→ WHAT TO DO
Could you copy each line of the listing below that has the word "Phase"?

[INPUT DATA]

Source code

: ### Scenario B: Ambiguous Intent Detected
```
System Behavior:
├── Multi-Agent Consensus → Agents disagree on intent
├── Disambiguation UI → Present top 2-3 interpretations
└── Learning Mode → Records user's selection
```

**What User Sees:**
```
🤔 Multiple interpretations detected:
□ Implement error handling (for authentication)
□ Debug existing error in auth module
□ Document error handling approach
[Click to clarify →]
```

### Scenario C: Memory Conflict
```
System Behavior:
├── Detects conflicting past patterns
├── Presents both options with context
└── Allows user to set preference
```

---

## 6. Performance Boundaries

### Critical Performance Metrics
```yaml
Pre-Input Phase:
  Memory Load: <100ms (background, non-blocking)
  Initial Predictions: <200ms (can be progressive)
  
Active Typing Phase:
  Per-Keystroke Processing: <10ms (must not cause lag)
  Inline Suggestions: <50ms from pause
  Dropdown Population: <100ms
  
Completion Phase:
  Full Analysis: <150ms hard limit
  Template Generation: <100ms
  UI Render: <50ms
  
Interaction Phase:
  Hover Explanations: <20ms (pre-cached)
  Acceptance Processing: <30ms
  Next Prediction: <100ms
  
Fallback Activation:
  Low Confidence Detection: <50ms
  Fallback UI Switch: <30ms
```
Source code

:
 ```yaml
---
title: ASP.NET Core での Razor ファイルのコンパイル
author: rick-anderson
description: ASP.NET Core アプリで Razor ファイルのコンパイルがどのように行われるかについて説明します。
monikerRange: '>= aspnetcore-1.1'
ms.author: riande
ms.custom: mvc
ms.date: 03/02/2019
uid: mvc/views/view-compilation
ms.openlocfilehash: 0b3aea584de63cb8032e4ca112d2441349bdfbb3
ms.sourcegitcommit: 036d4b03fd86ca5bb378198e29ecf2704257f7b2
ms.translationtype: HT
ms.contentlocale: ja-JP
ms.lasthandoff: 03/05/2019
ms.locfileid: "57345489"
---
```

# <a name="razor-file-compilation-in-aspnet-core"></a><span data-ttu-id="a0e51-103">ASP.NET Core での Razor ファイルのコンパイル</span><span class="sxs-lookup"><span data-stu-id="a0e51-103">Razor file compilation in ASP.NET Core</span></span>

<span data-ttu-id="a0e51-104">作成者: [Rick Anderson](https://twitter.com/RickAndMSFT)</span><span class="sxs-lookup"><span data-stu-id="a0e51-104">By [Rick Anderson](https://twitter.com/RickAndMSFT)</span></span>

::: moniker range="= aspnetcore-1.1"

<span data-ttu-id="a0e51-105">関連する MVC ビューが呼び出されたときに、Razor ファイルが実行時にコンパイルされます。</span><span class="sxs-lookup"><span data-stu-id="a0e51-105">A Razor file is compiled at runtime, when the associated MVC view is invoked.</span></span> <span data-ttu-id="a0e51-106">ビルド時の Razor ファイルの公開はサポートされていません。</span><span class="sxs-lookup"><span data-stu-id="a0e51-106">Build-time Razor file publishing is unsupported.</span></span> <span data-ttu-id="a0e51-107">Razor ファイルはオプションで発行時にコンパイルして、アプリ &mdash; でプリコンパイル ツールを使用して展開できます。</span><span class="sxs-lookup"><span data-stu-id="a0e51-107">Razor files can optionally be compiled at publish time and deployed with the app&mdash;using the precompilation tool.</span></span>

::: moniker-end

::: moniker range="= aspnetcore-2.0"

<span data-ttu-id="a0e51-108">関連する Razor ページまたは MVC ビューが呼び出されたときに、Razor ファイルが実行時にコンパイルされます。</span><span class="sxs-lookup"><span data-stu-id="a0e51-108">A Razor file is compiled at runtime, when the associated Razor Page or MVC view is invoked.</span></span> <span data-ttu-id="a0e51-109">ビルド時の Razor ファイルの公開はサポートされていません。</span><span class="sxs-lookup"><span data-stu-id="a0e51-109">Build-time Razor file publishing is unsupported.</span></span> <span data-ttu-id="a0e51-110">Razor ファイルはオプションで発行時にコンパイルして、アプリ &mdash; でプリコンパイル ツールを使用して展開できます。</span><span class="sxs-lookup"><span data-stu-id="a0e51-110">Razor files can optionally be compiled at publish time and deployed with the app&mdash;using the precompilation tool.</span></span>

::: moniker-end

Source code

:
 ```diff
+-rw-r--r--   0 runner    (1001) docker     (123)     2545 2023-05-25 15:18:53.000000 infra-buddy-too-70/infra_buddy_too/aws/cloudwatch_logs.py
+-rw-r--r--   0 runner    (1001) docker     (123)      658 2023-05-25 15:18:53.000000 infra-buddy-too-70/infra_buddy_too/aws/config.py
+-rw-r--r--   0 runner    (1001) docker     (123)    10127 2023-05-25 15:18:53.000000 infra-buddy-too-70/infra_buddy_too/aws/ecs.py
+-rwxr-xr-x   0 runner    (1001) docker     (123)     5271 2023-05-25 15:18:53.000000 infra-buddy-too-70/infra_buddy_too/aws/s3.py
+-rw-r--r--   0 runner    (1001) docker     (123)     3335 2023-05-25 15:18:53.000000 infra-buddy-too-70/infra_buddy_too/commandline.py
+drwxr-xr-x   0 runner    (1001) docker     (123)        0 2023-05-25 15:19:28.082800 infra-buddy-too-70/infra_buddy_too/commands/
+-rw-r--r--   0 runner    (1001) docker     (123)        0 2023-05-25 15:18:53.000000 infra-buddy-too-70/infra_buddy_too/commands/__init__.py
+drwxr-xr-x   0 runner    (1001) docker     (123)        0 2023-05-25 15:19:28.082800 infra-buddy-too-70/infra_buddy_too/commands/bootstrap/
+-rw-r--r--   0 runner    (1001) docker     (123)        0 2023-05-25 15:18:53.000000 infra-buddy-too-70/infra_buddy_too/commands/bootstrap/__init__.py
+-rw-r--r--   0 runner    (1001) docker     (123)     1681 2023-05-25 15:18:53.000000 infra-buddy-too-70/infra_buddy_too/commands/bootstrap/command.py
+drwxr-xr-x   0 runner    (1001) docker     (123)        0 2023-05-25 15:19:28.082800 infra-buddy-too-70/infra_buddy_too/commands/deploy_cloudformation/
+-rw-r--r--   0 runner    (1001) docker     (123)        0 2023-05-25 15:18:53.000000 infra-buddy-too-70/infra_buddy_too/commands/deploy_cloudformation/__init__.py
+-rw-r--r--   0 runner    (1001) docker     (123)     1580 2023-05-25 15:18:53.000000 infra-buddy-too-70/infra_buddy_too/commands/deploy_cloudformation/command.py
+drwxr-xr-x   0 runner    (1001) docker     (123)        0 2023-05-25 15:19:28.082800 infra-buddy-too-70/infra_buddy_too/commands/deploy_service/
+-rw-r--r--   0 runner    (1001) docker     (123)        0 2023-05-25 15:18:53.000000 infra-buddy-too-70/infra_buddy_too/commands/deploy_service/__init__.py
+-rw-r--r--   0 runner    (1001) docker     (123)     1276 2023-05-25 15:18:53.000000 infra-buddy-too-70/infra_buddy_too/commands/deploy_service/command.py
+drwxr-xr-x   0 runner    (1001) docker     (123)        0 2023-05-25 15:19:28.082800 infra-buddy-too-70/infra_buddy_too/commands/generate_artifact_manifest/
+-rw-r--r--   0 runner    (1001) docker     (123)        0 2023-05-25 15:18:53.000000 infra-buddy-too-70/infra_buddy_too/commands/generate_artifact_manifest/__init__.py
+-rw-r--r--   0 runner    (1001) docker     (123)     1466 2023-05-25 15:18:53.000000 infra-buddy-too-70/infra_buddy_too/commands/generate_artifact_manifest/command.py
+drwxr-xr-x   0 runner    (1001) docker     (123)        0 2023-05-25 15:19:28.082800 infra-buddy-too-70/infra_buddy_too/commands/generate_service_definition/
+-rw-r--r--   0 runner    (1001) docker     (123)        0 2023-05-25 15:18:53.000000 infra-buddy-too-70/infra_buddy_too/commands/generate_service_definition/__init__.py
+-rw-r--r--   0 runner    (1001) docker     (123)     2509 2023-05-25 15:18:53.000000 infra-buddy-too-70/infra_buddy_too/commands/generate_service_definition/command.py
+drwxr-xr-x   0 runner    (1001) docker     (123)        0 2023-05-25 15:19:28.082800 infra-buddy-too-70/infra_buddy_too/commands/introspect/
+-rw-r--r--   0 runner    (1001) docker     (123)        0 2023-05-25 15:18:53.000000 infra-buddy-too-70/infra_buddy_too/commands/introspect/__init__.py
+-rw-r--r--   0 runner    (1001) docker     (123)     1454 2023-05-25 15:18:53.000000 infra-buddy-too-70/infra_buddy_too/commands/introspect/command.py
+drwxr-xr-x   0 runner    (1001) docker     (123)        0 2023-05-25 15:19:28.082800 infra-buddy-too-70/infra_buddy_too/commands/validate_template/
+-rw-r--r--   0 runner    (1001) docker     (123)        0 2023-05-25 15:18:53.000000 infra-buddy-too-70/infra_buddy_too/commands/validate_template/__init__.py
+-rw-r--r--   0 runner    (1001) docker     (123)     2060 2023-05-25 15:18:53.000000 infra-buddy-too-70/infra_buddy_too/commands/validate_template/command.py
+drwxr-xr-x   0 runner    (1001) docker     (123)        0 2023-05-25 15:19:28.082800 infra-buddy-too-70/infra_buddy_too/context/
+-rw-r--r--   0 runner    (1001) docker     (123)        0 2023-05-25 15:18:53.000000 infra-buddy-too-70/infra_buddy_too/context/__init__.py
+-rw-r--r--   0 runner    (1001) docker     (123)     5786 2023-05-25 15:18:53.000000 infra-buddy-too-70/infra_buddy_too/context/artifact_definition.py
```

[/INPUT DATA]

→ REPLY
Pre-Input Phase:
Active Typing Phase:
Completion Phase:
Interaction Phase:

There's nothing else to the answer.